#### [WHAT THE TASK ASKS]
From the listing below, return the lines unchanged, starting with the line that contains "family: Plantaginaceae" and going on through the line that contains "genus: Plumbago".
BEGIN SUPPLIED RECORDS
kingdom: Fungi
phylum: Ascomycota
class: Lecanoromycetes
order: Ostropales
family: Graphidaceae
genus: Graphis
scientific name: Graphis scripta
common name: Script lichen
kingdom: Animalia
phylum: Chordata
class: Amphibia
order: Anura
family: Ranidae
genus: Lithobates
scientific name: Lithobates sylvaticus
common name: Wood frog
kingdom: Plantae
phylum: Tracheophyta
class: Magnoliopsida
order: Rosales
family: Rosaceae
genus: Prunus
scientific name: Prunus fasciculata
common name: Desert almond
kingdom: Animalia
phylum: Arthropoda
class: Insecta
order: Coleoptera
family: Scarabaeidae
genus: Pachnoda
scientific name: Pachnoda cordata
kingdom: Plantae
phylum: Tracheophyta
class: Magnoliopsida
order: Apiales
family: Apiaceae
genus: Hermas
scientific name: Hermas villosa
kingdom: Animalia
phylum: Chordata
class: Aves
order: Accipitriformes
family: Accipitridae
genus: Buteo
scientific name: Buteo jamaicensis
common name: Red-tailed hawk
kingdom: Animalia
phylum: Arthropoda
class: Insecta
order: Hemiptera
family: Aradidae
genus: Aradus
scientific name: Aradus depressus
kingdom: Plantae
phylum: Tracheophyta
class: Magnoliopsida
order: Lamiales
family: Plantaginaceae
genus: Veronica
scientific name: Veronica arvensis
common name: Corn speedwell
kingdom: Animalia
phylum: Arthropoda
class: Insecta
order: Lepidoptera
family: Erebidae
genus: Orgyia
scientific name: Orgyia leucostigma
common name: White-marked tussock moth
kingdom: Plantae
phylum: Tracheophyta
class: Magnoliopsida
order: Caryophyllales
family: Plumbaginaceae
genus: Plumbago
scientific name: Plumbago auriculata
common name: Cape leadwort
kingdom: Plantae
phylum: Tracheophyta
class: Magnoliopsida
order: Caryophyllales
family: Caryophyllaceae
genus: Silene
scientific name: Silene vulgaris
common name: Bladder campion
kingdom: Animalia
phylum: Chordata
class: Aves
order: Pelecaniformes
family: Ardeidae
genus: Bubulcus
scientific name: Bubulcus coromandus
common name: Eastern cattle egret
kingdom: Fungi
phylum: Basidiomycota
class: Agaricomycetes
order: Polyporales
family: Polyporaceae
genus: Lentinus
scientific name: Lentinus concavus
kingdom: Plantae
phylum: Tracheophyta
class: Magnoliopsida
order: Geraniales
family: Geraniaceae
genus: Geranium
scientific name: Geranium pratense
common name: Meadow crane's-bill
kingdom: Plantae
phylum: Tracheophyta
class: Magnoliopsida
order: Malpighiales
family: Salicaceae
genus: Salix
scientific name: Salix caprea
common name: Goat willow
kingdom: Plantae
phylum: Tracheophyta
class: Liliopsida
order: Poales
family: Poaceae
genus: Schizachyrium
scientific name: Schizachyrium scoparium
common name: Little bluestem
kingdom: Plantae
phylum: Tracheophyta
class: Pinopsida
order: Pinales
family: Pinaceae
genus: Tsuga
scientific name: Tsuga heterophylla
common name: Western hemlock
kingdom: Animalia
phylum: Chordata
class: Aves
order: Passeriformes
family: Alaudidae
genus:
END SUPPLIED RECORDS
#### [PROBLEM SOLUTION]
family: Plantaginaceae
genus: Veronica
scientific name: Veronica arvensis
common name: Corn speedwell
kingdom: Animalia
phylum: Arthropoda
class: Insecta
order: Lepidoptera
family: Erebidae
genus: Orgyia
scientific name: Orgyia leucostigma
common name: White-marked tussock moth
kingdom: Plantae
phylum: Tracheophyta
class: Magnoliopsida
order: Caryophyllales
family: Plumbaginaceae
genus: Plumbago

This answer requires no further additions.